Daily Mail

We’re 240 minutes away from glory...

GATLAND BELIEVES WALES CAN GO ALL THE WAY

- WILL KELLEHER reports from Kumamoto

UNBEATEN, unflustere­d, fit and focused — Wales are fired up to face France in the quarter- finals believing they have their best ever chance of World Cup glory.

They confirmed Sunday’s meeting with a bonus-point win over Uruguay. In truth it was sloppy, slapdash and scrappy with the second string doing little to suggest they can force their way into the line-up for the big games to come. But all you needed to do was look at the players who watched from the stands — Alun Wyn Jones, Ken Owens, Liam Williams, Jonathan Davies, George North and Dan Biggar among them — and realise that the weekend is going to be nothing like yesterday.

Coach Warren Gatland has kept things low-key in his tournament press conference­s so far in Japan — but with the knockouts looming he went back into Testmatch rhetoric.

He believes this could be Wales’s time, as does the captain.

‘Alun Wyn Jones probably said the best thing when he told the players, “We’ve got 240 minutes left to achieve something special”,’ Gatland said after the Uruguay win.

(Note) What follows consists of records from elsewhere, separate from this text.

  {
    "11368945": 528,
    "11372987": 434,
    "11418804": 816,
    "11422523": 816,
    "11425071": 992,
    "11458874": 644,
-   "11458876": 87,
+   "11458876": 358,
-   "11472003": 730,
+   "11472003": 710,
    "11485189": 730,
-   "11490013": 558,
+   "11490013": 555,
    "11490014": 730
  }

‘We’ve been pleased with what we’ve achieved in the last couple of years, especially in games that have mattered. We have belief that if we play well enough against any side we can beat them. Having said that, there are a lot of good teams left. There is a massive amount of motivation for this quarter-final. If we win the quarter-final we’re here for the rest of the tournament.’

Based on the performanc­e yesterday he will not be nursing a selection headache for the France match.

Leigh Halfpenny — who took eight points by converting the four tries — may be a bench option to close out tight Tests, but otherwise those with an outside shot look like they will remain fringe men.

It was all very tired and ragged here. Rhys Patchell dropped the ball a lot, Hadleigh Parkes missed passes, Hallam Amos was denied a hat- trick of tries, the last because he tried an unnecessar­ily acrobatic finish and dropped the ball out of one hand, and it was altogether fairly slipshod.

Los Teros were incredibly aggressive — so much so that Wales were left livid with some of the on-field acts, including what looked like a punch in a ruck by captain Juan Gaminara.

The flanker incensed the Welsh players at half-time too. When Parkes kicked out to end an underwhelm­ing half 7- 6 up, Gaminara loudly bayed in the faces of his opponents. He was then shoved while he ran down the tunnel by Ross Moriarty, slipped on a purple carpet and a few players piled in.

It all calmed down, but there could be disciplina­ry knucklewra­ps for the Uruguayans to take home with them.

They hassled and harried Wales, and German Kessler piled over like a Sherman tank for a secondhalf try, but Smith’s close-range dart, Adams’ fifth of the tournament on the left wing, a penalty try from a collapsed rolling maul, Tomos Williams’ jink and Gareth Davies’ tap-and-go were enough to win it.

There was positive news afterwards from Gatland too — North (ankle), Jon Davies (knee) and Biggar ( concussion) are all expected to be fit for France — which is why the coach was so bullish.

‘The medics are hopeful that in a couple of days we will be able to get everyone fit and available for selection — the whole 31 training,’ he added.

‘That will be the first time we’ve had that out here which is really good and now it’s about creating momentum. When you look back at previous tournament­s we have done well in there has been a performanc­e that wasn’t the prettiest and that wasn’t the prettiest tonight, but we dug in.’

So now it is France in Oita on Sunday — who they have only lost to once since that 2011 semifinal when Sam Warburton was sent off.

‘In World Cups, when everyone writes them off, they seem to produce performanc­es nobody expects,’ said Gatland. ‘We know how hard next week is going to be. They probably have a little advantage, not having had that game against England, so they might be a little bit fresher than we will be. But from our point of view we feel battle-hardened having come through four games.

‘ It’s not about unfinished business, it’s about taking our opportunit­ies. These opportunit­ies can change people’s lives.’